Accumulo per sentirmi sicuro

Il caos controllato di Arman

Tornabuoni Arte presenta fino al 6 dicembre, nella sua sede milanese, un importante omaggio ad Arman (Armand Pierre Fernandez, Nizza, 1928-New York, 2005), pittore e scultore (di sé diceva «sono un pittore che fa della scultura») di cui ricostruisce il percorso artistico sin dai primi anni ’50. È nel 1953, infatti, che l’artista avvia le «Accumulations», quelle opere dalla forte valenza ambientale, ispirate alla cultura industriale e urbana dell’«accumulo», che gli varranno un ruolo di primo piano nel gruppo dei Nouveaux Réalistes e che oggi, con l’aggravarsi dell’emergenza rifiuti, rendono i suoi lavori più attuali che mai.
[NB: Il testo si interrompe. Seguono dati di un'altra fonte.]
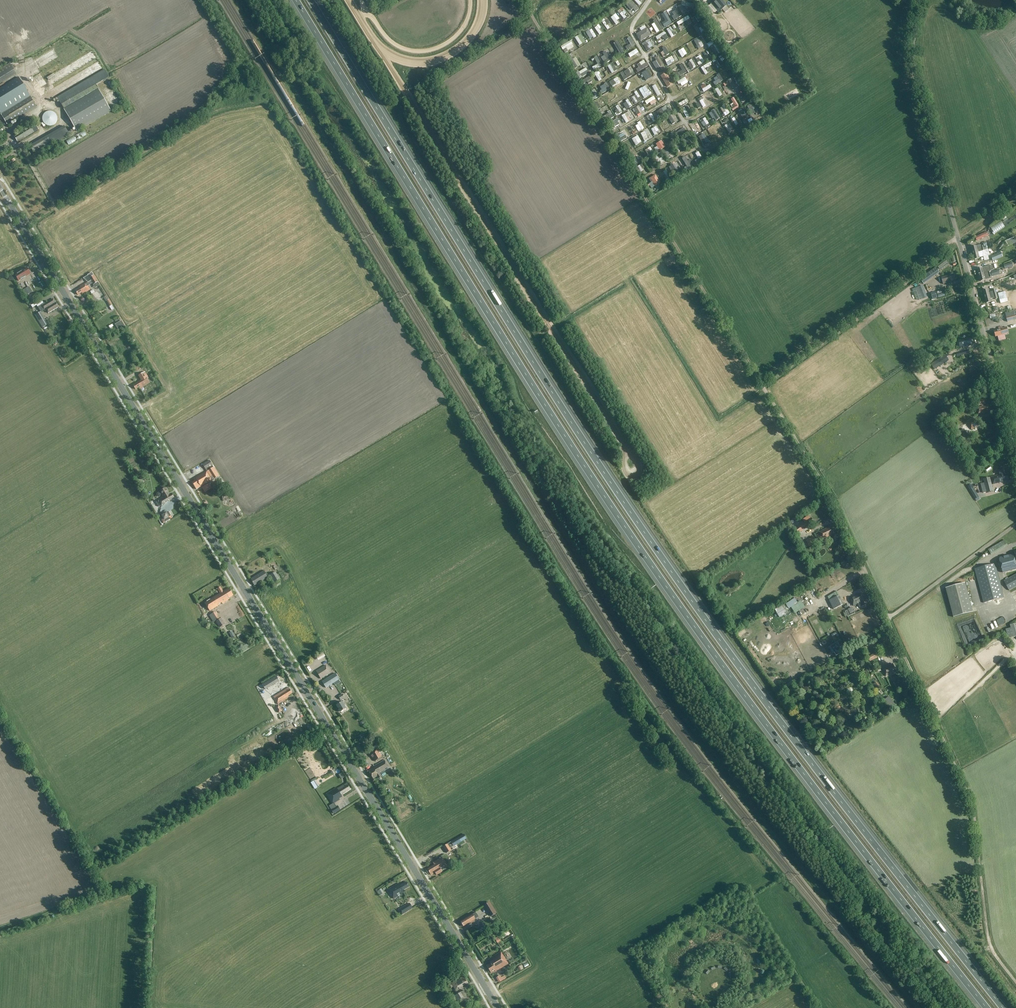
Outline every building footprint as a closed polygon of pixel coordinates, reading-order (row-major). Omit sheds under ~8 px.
[(710,4),(718,13),(726,6),(721,0),(715,0),(710,4)] [(638,13),(641,9),(638,6),(637,8),(631,2),(629,4),(638,13)] [(625,8),(616,13),(623,22),(634,15),(629,8),(626,10),(625,8)] [(679,19),(682,16),(676,10),(674,13),(675,14),(673,17),(675,19),(677,17),(679,19)] [(671,24),(675,22),(671,14),(667,16),(671,24)] [(684,28),(697,23),(694,15),(679,21),(682,28),(683,27),(684,28)] [(611,28),(617,25),(612,18),(607,21),(611,28)] [(663,18),(659,20),(662,28),(659,29),(660,31),(667,28),(663,18)] [(602,34),(607,32),(602,22),(597,24),(602,34)] [(6,30),(14,47),(23,43),(16,26),(6,30)] [(594,29),(595,33),(592,34),(593,38),(601,35),(598,27),(594,29)] [(669,30),(660,35),(662,38),(671,33),(669,30)] [(586,44),(590,42),(585,34),(581,36),(586,44)] [(646,42),(652,50),(659,45),(653,37),(646,42)] [(698,39),(702,47),(708,45),(704,37),(698,39)] [(569,43),(572,49),(579,45),(576,39),(569,43)] [(623,45),(620,47),(623,52),(631,48),(628,40),(622,43),(623,45)] [(714,46),(716,51),(720,49),(722,52),(725,51),(722,43),(714,46)] [(668,50),(665,51),(667,56),(674,52),(671,44),(666,46),(668,50)] [(602,64),(622,51),(618,45),(603,55),(599,57),(602,61),(600,61),(602,64)] [(680,52),(682,58),(690,56),(688,49),(680,52)] [(717,63),(720,61),(718,57),(717,57),(714,50),(710,51),(712,55),(711,56),(713,60),(715,59),(717,63)] [(728,59),(730,58),(728,53),(719,57),(724,65),(730,62),(728,59)] [(677,54),(669,58),(670,60),(667,61),(664,54),(660,56),(661,59),(658,61),(661,67),(679,59),(677,54)] [(688,72),(700,65),(696,58),(693,59),(694,61),(692,62),(690,60),(684,64),(688,72)] [(30,69),(40,69),(39,61),(30,61),(30,69)] [(618,61),(612,65),(616,72),(622,68),(618,61)] [(88,77),(106,68),(103,62),(85,71),(88,77)] [(10,63),(0,70),(0,83),(16,73),(10,63)] [(625,71),(629,78),(640,72),(636,65),(625,71)] [(677,72),(674,73),(676,78),(686,72),(682,65),(679,66),(681,71),(677,73),(677,72)] [(56,97),(63,109),(97,90),(95,86),(108,79),(104,71),(56,97)] [(698,71),(693,72),(694,74),(690,76),(693,83),(697,82),(695,77),(700,75),(698,71)] [(59,72),(52,75),(56,83),(66,78),(64,73),(61,75),(59,72)] [(666,73),(661,77),(667,87),(672,84),(666,73)] [(87,78),(84,74),(71,82),(74,86),(87,78)] [(614,80),(617,85),(625,80),(622,75),(614,80)] [(636,77),(641,85),(644,83),(643,80),(645,78),(643,75),(641,76),(640,75),(636,77)] [(31,97),(19,78),(0,89),(0,113),(7,125),(36,107),(30,98),(31,97)] [(51,90),(55,86),(50,80),(45,84),(51,90)] [(726,84),(729,89),(735,85),(732,80),(726,84)] [(606,84),(608,87),(604,88),(606,92),(615,87),(612,81),(606,84)] [(652,83),(645,87),(651,96),(656,93),(654,89),(655,88),(652,83)] [(722,86),(714,91),(718,98),(726,93),(722,86)] [(745,88),(746,91),(740,93),(742,97),(746,95),(747,96),(751,95),(748,87),(745,88)] [(63,110),(75,131),(110,112),(97,90),(63,110)] [(609,101),(618,99),(616,90),(612,91),(612,93),(608,94),(609,101)] [(733,99),(739,107),(742,105),(736,96),(733,99)] [(646,112),(651,109),(646,102),(641,105),(646,112)] [(622,103),(619,106),(624,112),(628,109),(622,103)] [(658,112),(657,111),(651,115),(655,121),(671,112),(668,106),(658,112)] [(691,117),(695,114),(688,106),(685,109),(691,117)] [(720,120),(724,116),(718,108),(714,112),(720,120)] [(626,113),(629,120),(638,117),(636,110),(626,113)] [(57,120),(57,119),(57,118),(57,117),(56,116),(56,115),(55,115),(55,114),(54,114),(53,113),(52,113),(51,112),(50,112),(49,112),(48,113),(47,113),(46,113),(46,114),(45,114),(44,115),(44,116),(43,116),(43,117),(43,118),(43,119),(43,120),(43,121),(43,122),(44,123),(44,124),(45,124),(45,125),(46,125),(46,126),(47,126),(48,126),(49,126),(50,126),(51,126),(52,126),(53,126),(54,125),(55,124),(56,123),(56,122),(57,122),(57,121),(57,120)] [(663,120),(668,130),(675,126),(671,117),(663,120)] [(696,124),(698,128),(702,133),(707,129),(702,121),(696,124)] [(18,142),(34,133),(39,130),(35,123),(30,126),(14,136),(18,142)] [(656,127),(658,133),(664,131),(662,124),(656,127)] [(68,135),(64,126),(30,147),(35,155),(68,135)] [(73,142),(92,134),(90,129),(71,138),(73,142)] [(640,139),(637,141),(639,145),(648,140),(644,133),(638,137),(640,139)] [(663,147),(664,146),(665,148),(671,145),(667,138),(660,142),(663,147)] [(661,165),(657,158),(653,160),(658,167),(661,165)] [(677,163),(683,175),(686,173),(685,171),(688,169),(685,165),(682,167),(681,164),(684,163),(683,160),(677,163)] [(669,182),(674,179),(670,173),(672,171),(669,167),(663,171),(669,182)] [(660,184),(655,175),(650,178),(655,187),(660,184)] [(987,232),(975,237),(977,241),(988,236),(987,232)] [(1015,242),(1015,239),(1015,237),(1006,242),(1009,246),(1015,242)] [(973,254),(975,260),(979,258),(979,257),(984,256),(985,261),(989,260),(988,254),(989,254),(988,249),(985,250),(973,254)] [(993,261),(1003,257),(1001,252),(991,257),(993,261)] [(977,269),(979,275),(990,272),(992,272),(994,271),(993,267),(990,267),(989,266),(977,269)] [(920,279),(924,285),(940,273),(936,267),(920,279)] [(20,273),(15,276),(18,281),(23,278),(31,274),(28,268),(20,273)] [(990,279),(990,278),(1000,275),(998,270),(992,272),(990,272),(979,275),(980,281),(985,280),(990,279)] [(952,274),(942,277),(943,284),(954,281),(953,280),(955,279),(954,275),(952,275),(952,274)] [(98,282),(94,276),(89,279),(93,285),(98,282)] [(76,291),(78,295),(82,293),(83,294),(90,290),(88,287),(90,286),(88,283),(84,285),(81,286),(82,288),(76,291)] [(916,288),(920,300),(927,297),(922,285),(916,288)] [(25,289),(22,291),(25,295),(26,296),(29,294),(32,292),(29,287),(26,288),(25,289)] [(983,291),(985,297),(997,294),(996,289),(993,290),(993,291),(989,293),(988,290),(983,291)] [(990,299),(994,298),(995,299),(998,299),(997,294),(985,297),(986,304),(991,302),(990,299)] [(106,296),(103,298),(106,301),(109,307),(111,306),(112,306),(110,304),(109,300),(108,300),(106,296)] [(45,312),(47,311),(47,313),(58,307),(55,302),(53,298),(45,303),(44,302),(37,306),(41,312),(44,310),(45,312)] [(43,328),(49,324),(41,312),(35,315),(43,328)] [(121,321),(115,325),(118,330),(124,326),(121,321)] [(1007,327),(994,331),(995,337),(1008,334),(1007,327)] [(969,338),(958,341),(960,348),(971,345),(970,344),(972,343),(971,338),(969,339),(969,338)] [(128,353),(135,358),(137,354),(130,349),(128,353)] [(945,356),(931,365),(934,370),(949,361),(945,356)] [(150,383),(147,378),(148,377),(145,373),(139,376),(141,381),(133,386),(135,389),(139,388),(140,389),(150,383)] [(988,405),(976,408),(978,415),(989,412),(988,411),(990,411),(988,405)] [(974,418),(967,423),(971,430),(978,426),(974,418)] [(207,472),(212,480),(219,476),(214,468),(213,468),(209,461),(203,465),(207,472)] [(998,469),(1000,475),(991,477),(993,485),(996,484),(996,483),(1007,481),(1006,480),(1008,479),(1007,474),(1005,475),(1003,468),(998,469)] [(196,490),(212,480),(207,472),(198,477),(199,478),(196,479),(196,480),(192,483),(196,490)] [(983,479),(984,483),(981,484),(983,493),(987,492),(987,493),(993,492),(990,478),(983,479)] [(980,498),(983,496),(978,485),(974,487),(980,498)] [(969,490),(975,499),(979,497),(973,487),(969,490)] [(158,500),(159,502),(157,503),(159,507),(161,506),(162,506),(174,499),(172,494),(170,495),(165,489),(160,492),(163,497),(158,500)] [(232,508),(240,505),(238,499),(229,502),(232,508)] [(164,524),(170,520),(167,514),(160,518),(164,524)] [(811,518),(803,524),(796,529),(799,533),(806,528),(814,522),(811,518)] [(820,535),(816,537),(818,542),(832,536),(831,534),(832,533),(829,527),(819,532),(820,535)] [(806,541),(809,546),(817,543),(814,537),(806,541)] [(1005,540),(988,550),(991,555),(1008,545),(1005,540)] [(999,560),(1002,573),(1015,569),(1015,564),(1013,554),(1000,558),(999,560)] [(995,564),(975,569),(984,603),(1004,598),(995,564)] [(251,579),(255,586),(268,578),(264,572),(251,579)] [(276,572),(273,574),(270,575),(274,582),(280,579),(276,572)] [(1004,581),(1009,590),(1015,587),(1015,575),(1004,581)] [(946,588),(953,617),(973,612),(965,583),(946,588)] [(233,596),(229,588),(223,592),(220,587),(217,589),(220,593),(205,603),(210,611),(219,605),(219,604),(222,603),(222,604),(230,599),(229,598),(233,596)] [(849,598),(853,606),(858,604),(860,607),(864,605),(861,600),(863,599),(860,593),(849,598)] [(800,602),(804,608),(807,607),(800,596),(791,601),(795,607),(792,608),(794,612),(800,609),(797,604),(800,602)] [(844,605),(839,596),(829,600),(834,610),(835,609),(844,605)] [(849,610),(851,615),(859,610),(857,606),(849,610)] [(1011,618),(1012,619),(1015,617),(1015,614),(1013,610),(1000,617),(1003,622),(1011,618)] [(221,619),(216,622),(220,628),(225,625),(221,619)] [(231,630),(235,629),(237,634),(241,633),(239,623),(230,625),(231,630)] [(1015,623),(1010,625),(1011,628),(1006,629),(1008,638),(1015,636),(1015,628),(1015,623)] [(833,651),(836,656),(842,653),(839,647),(833,651)] [(871,656),(868,657),(870,662),(878,657),(876,653),(871,655),(871,656)] [(893,664),(882,668),(886,676),(895,672),(894,670),(895,670),(893,664)] [(326,666),(317,671),(319,674),(318,675),(321,679),(330,673),(326,666)] [(335,674),(322,682),(326,688),(339,680),(335,674)] [(274,698),(278,705),(287,699),(286,698),(292,694),(289,688),(274,698)] [(885,699),(888,705),(893,702),(890,696),(885,699)] [(342,702),(336,706),(341,712),(346,709),(342,702)] [(381,756),(377,749),(377,748),(369,753),(374,762),(382,757),(381,756)] [(384,761),(376,766),(380,773),(380,772),(381,773),(389,769),(384,761)] [(375,768),(368,771),(373,779),(377,777),(378,779),(382,777),(379,773),(380,773),(376,766),(374,767),(375,768)] [(336,788),(326,794),(332,805),(340,800),(339,799),(342,797),(341,795),(350,790),(347,784),(337,789),(336,788)] [(451,842),(453,847),(454,847),(467,839),(464,834),(451,842)] [(450,849),(453,847),(451,842),(443,847),(447,853),(451,851),(450,849)] [(434,865),(427,869),(431,875),(435,873),(437,875),(442,872),(441,870),(446,866),(443,860),(441,858),(433,863),(434,865)] [(398,884),(388,890),(393,899),(401,894),(401,893),(403,892),(402,889),(408,885),(406,882),(400,886),(398,884)] [(490,917),(496,914),(496,913),(489,902),(483,906),(490,917)] [(410,903),(399,910),(402,915),(413,908),(410,903)] [(476,913),(460,922),(461,922),(460,923),(461,925),(462,925),(463,927),(467,925),(468,926),(471,924),(473,923),(472,921),(478,917),(476,913)] [(495,972),(508,964),(501,952),(488,960),(490,964),(486,966),(491,973),(495,971),(495,972)] [(464,977),(452,984),(449,985),(451,988),(454,987),(456,991),(468,984),(464,977)] [(464,991),(461,993),(451,998),(454,1003),(456,1002),(459,1006),(460,1007),(467,1004),(471,1001),(470,999),(468,996),(467,996),(464,991)]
Arman riempiva, infatti, provocatoriamente le sue teche di vetro con immondizia (polvere, fili, scatolette di alimenti, scarpe, tappi, tubetti spremuti di colore), in composizioni all’apparenza caotiche, in realtà perfettamente calibrate. In seguito, come nota Rachele Ferrario in catalogo, gli oggetti accumulati diventano via via più omogenei per forma e natura, fuorché in qualche dettaglio, mentre l’artista avvia l’altra sua ricerca, che lo conduce alla frammentazione degli oggetti. A «farne le spese» sono, spesso, strumenti musicali fatti a pezzi e ricomposti nelle teche trasparenti con una modalità creativa che potrebbe apparire in contraddizione con quella dell’accumulare. È però lo stesso Arman a chiarire l’apparente antinomia, quando dice «credo che nel desiderio di accumulare sia insito un bisogno di sicurezza, mentre nel distruggere e tagliare vi sia la volontà di fermare il tempo». Un progetto, il suo, che si sviluppa in binari paralleli nel suo lavoro come nella mostra, poiché le due polarità non si escludono ma, al contrario, permettono allo spettatore di aprire una riflessione sulla civiltà del secolo passato, in cui però tuttora siamo immersi.